On their last album (2002’s Title TK) the Breeders outfit always seemed like a rusty spark plug spurting inspiration here and there but never switching on to the full alt-rock blast that songs like “Cannonball” and “Divine Hammer” portended. Of course a lot has happened since the mid-1990s when the band formed as a side project for Kim Deal (bassist for the Pixes). For fans that grumbled over the last break between Breeders albums, the six-year hiatus between the disappointing Title TK and this year’s leaner Mountain Battles can be justified for by Kim's admission into rehab in 2002 and the ensuing Pixies reunion tours that kept her on the road for a large portion of 2004-05.

With Mountain Battles the Breeders catch up with many old bandmates, including bassist Mando Lopez, drummer Jose Medeles, and producer Steve Albini. The old school camaraderie shines on gutsy multi-lingual experiments, like “German Studies” and “Regalame Esta Noche,” with Kim singing in German and Spanish respectively. The slow simmer dancing of “Noche” and the clanging punk pseudo-verbalism found on “Studies” cut straight to the squirming underbelly of a band and album that are ensconced in their obstinate decision to not pick one style. As it’s always been, that untarnished resolve works for the Deal sisters and adds to some of their waning charm. That charm’s mettle is still being battle-tested on Battles.

The Breeders were never really considered a band of arena rock caliber (leave that to the Pixes) but in a strange self-made fairy tale perhaps, Kim creates her own bombast on the guitar loops of the opener “Overglazed.” Its minimal chorus—over clattering drums—finds Kim singing what one could construe as her emotive battle cry for the next 36 minutes – "I can…I can feel it!"

Quickly her band trades in its alt-rock sheen for “Bang On”’s new wave blown-out speaker bass. The Deal sister chants that are more playful than important. “Night of Joy”’s spooky nocturnal melody crawls into your ears due largely to the fact that the Breeders play extra soft. “We’re Gonna Rise” continues Kim’s plodding waltz through her past and chases the promise of the “light on [her] face” despite being “out of rank, out of range.” It seems that Mountain Battles is truly the sound of someone climbing out from under the crippling hand of drug abuse and the murky dissonance of “Spark”’s guitar tones wallows a little too much on a bad feeling.

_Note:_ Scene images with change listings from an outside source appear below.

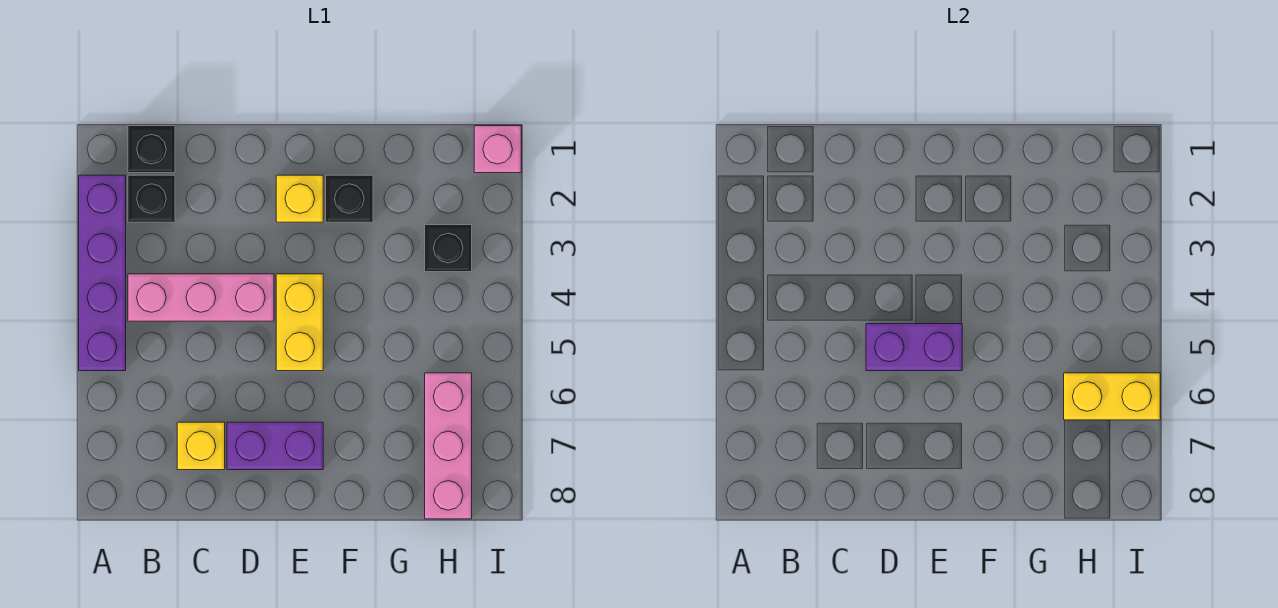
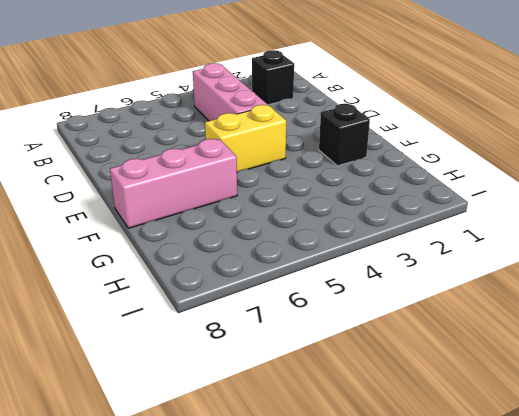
pink brick F6:F8 level 1 -> pink brick H6:H8 level 1
none -> purple brick A2:A5 level 1
none -> black brick B1 level 1
none -> yellow brick C7 level 1

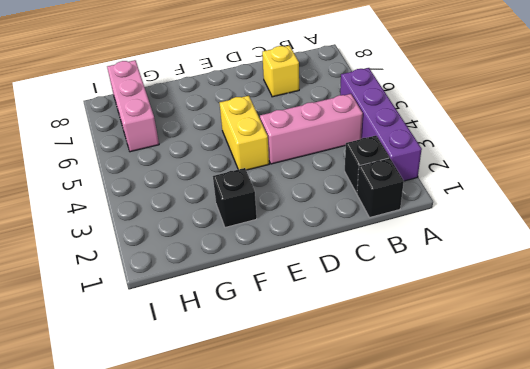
none -> purple brick D7:E7 level 1
none -> yellow brick E2 level 1
none -> black brick H3 level 1

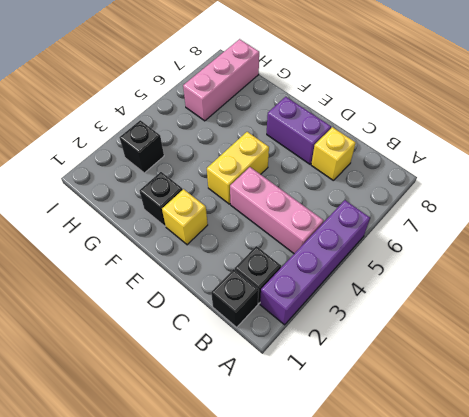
none -> pink brick I1 level 1
none -> purple brick D5:E5 level 2
none -> yellow brick H6:I6 level 2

There are those points of reference that seem to light upon Kim’s face but they are few and far between. “Istanbul” features beautiful piano and rumbling electric guitar as Medeles’ insistent drumstick ticking keeps a neurotic time. “Walk It Off,” “No Way” and “It’s The Love” sound like the kind of songs that splattered all over the Breeder’s bright burn-out/crossover album, Last Splash. Amongst the dreary grays and blacks around them, colorful guitars and buoyant drumming keep the cloistered and sometimes dreary pop of Appalachian folk strummer, “Here No More” and the title track from pulling the tail end of a rather dutiful album. The latter is the band’s inaugural foray into non-analog world. Their isolated desertion of their previous “All Wave” philosophy (i.e. – play and record everything in analog) is pretty shaky to say the least.

Just as Last Splash foreshadowed the Breeders’ radiating collapse, Mountain Battles’ chameleonic fits and spurts point towards the light at the end of the tunnel. Maybe in another six years we’ll get the Deal sisters with a full head of “no wave” steam. For now they’ll keep on fighting in their own gritty lo-fi way.